Jun 26 2009   1:57PM GMT

Nortel passes; competitors should heed warning



Posted by: Tom Nolle
IP convergence, Nortel, Cisco, Alcatel-Lucent

Now that it’s pretty clear that Nortel is gone, the inevitable “what went wrongs” are multiplying. We’ve heard they didn’t innovate, now we hear that they weren’t supposed to. In truth, you can never game the outcome of changes in behavior that it’s too late to make.
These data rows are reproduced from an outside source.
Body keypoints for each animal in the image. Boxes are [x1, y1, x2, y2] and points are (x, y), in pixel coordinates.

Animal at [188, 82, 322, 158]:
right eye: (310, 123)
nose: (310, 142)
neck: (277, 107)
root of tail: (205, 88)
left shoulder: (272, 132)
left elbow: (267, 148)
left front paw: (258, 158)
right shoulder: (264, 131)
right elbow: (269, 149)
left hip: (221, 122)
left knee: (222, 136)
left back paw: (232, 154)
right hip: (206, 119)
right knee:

Any company, to be successful, has to make its customers successful. There are a lot of paths toward doing that; some rely on innovation and others on integration or being a cost leader. Any company can pick one, but that’s the rub. You can’t pick none, or pick them all. Nortel never had a strategy, it only had a set of tactics to address this or that silo. At a time when “convergence” is the byword of the market Nortel didn’t see its market as being converged, as having a single set of needs and as driven by a single set of conditions. It was, and so they missed the boat.

Cisco or Alcatel-Lucent, both cited by some as examples of what should have happened at Nortel, aren’t out of the woods yet either. The world of carrier and enterprise networking changed forever in 2008/2009 and the remaining players have yet to be tested against the new conditions. Good things, and bad things, are still to come.

Dec 4 2008   2:53PM GMT

Network spending forecasts: Where’s the logic?



Posted by: Tom Nolle
Networking, venture capital, capital expense, IP transformation, IP convergence, tech market

UBS and other Wall Street research firms are issuing fairly dire forecasts on tech and network spending in 2009. UBS has tech spending dropping a “minimum” of 6-11% in the year, and the consensus for networking (including the service provider space) is a decline of about 10%.

At the same time, the firms are talking about a mid-year recovery in GDP and saying that tech will lead by a quarter, which would mean this is all happening in one quarter of bad news! Wireless spending is expected to be off by 7%.

Frankly none of this makes sense.

  • First, there are no credible indications from our Tier One surveys that any provider has actually planned to cut spending in 2009. What has happened is that they have decided to slow-roll projects through the end of Q1 to try to get more visibility on the impact of the economic crisis on their monetization.
  • Second, there is very little chance that the spending would dip by 10% even if there were to be a protracted recovery period because operators generally spend in proportion to revenue, and nobody expects carrier revenue to decline at that rate.
  • Third, we believe providers would be happy to increase capex in 2009 if they could get a handle on monetization, and it is in the mobile area where they have the best chance.

In the enterprise, we believe there may be more persistent and systemic problems, but again we doubt a dip of 10% would be likely under any set of conditions that have a reasonable probability.